There are about 800 wells off Louisiana, all but a handful in shallow water. The number of these shallow wells that have experienced a major spill in the last 50 years is ZERO! Likewise in the shallow North Sea in the last fifty years, there has been no major spill. Now of course the fact that for the last fifty years, shallow water drilling has been 100 percent safe, it is not impossible that there could be a spill in the future. If so, common sense would indicate that it would be much easier and less expensive financially and environmentally to cap and clean up a spill in 100 feet of water compared to 5,000 feet. The oil industry has been forced to go ever deeper by its inability to drill in the easier, safer and cheaper shallow continental shelf around our coasts, caused by these misguided folks who have exerted the pressures that have resulted directly in this disaster.

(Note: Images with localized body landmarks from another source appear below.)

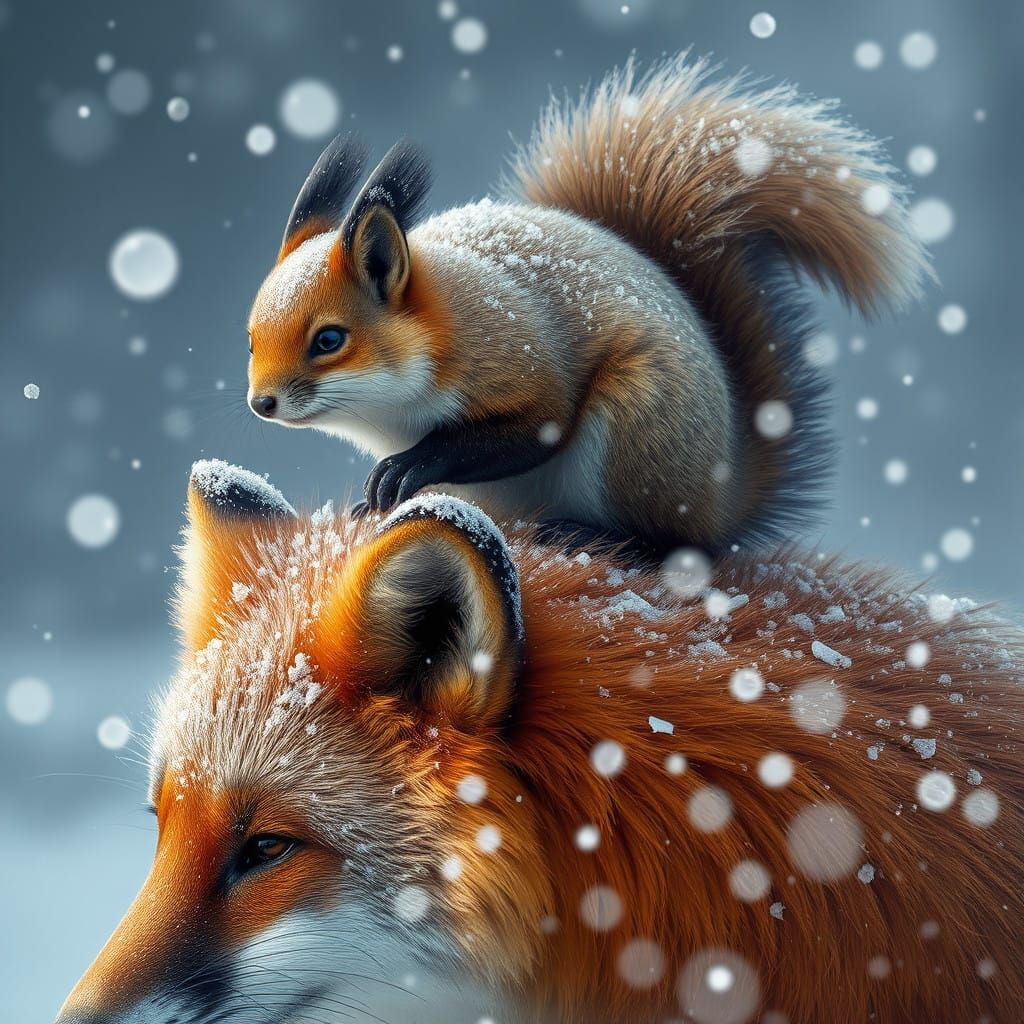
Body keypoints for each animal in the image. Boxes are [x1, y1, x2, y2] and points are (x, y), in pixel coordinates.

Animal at [245, 54, 929, 555]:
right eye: (250, 338)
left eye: (330, 339)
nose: (261, 404)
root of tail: (725, 492)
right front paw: (373, 496)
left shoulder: (517, 365)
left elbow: (527, 431)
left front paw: (402, 470)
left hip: (633, 428)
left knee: (677, 545)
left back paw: (588, 532)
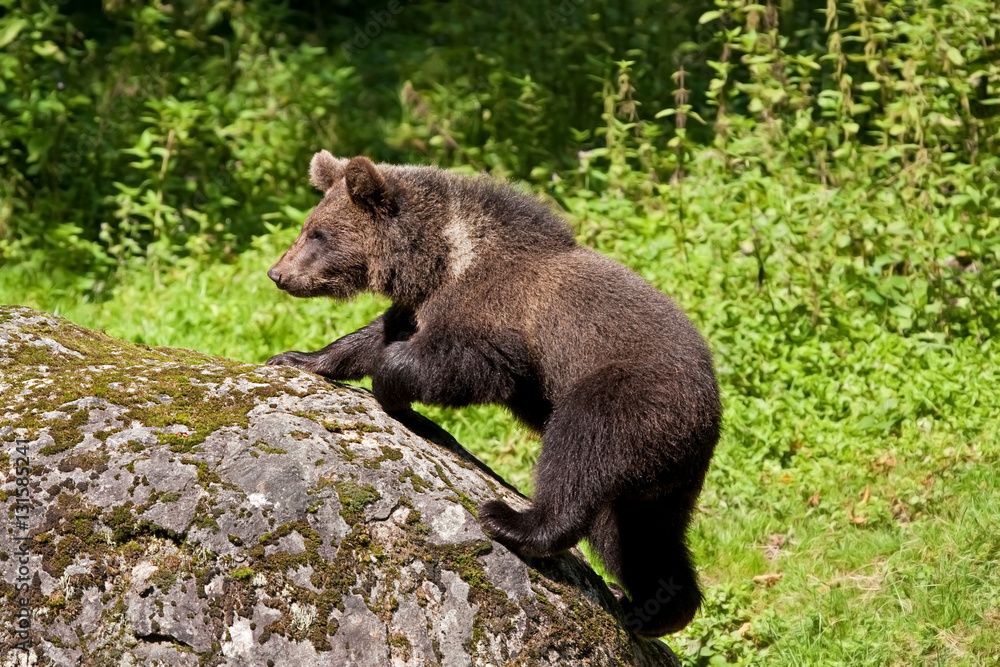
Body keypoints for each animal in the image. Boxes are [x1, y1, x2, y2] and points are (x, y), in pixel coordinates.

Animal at [266, 150, 721, 636]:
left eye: (318, 233)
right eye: (307, 225)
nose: (278, 273)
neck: (443, 261)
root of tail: (709, 410)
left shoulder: (499, 317)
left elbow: (466, 364)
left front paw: (394, 392)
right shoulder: (421, 305)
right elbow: (376, 335)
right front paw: (300, 357)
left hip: (627, 395)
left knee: (580, 454)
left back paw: (513, 522)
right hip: (660, 476)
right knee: (638, 534)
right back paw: (653, 605)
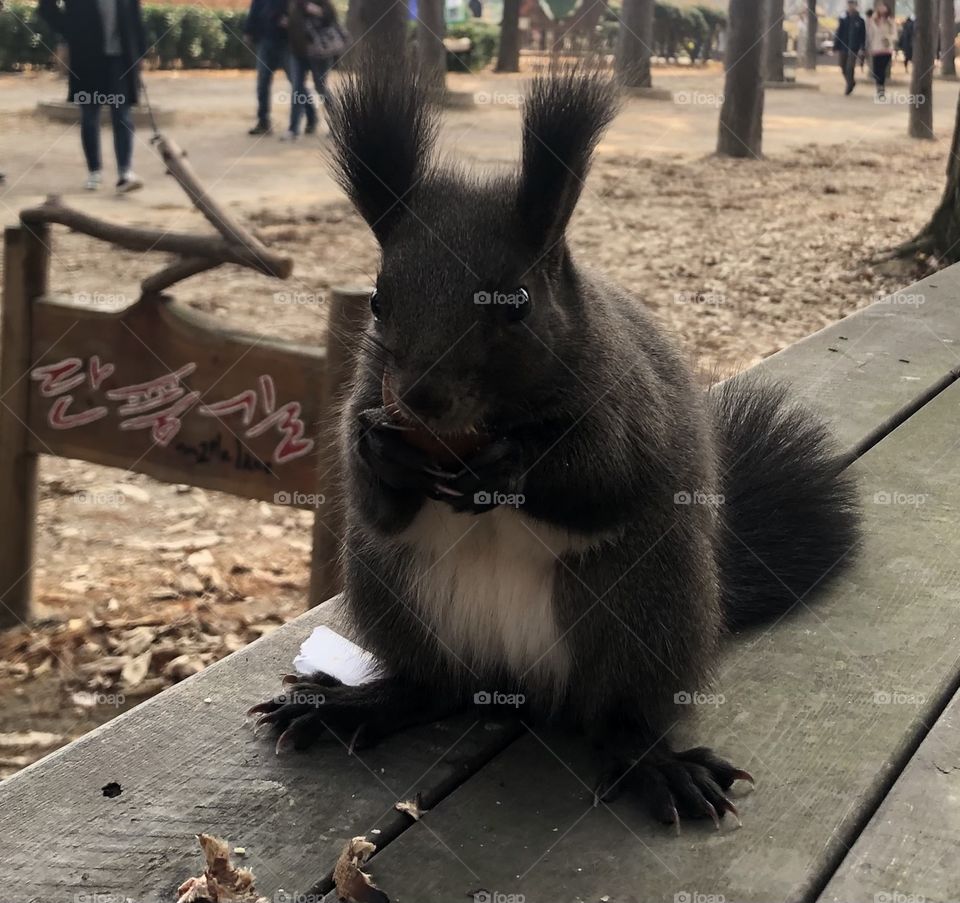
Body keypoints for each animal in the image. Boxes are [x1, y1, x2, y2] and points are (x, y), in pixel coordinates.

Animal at [250, 56, 861, 828]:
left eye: (515, 304)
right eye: (380, 301)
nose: (421, 398)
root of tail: (516, 683)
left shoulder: (627, 401)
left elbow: (604, 475)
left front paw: (507, 470)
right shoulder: (366, 390)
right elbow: (372, 499)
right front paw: (384, 452)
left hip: (638, 608)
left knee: (615, 713)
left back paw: (655, 764)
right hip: (395, 592)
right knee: (431, 688)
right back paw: (356, 703)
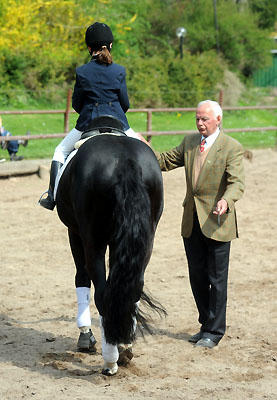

Mr. Heim, who in the Beach Bulletin is twice described as a political activist claims, “This is a totally non-political event.” But also involved is the group of beach activists called Oil Coalition by the People and the Environmental Peace and Education Center. Sounds a touch political to me. An email regarding the Cape Coral demonstration states “PAID FOR BY MOVE ON.ORG POLITICAL ACTION.” If there is no politics involved with the hands movement, the John Birch Society is a group of flower arrangers.
You will find many of the people that were on the beach on Saturday at Hands Around the Gas Station, excoriating the wicked oil companies for their windfall profits when gas is $9.99.9 per gallon.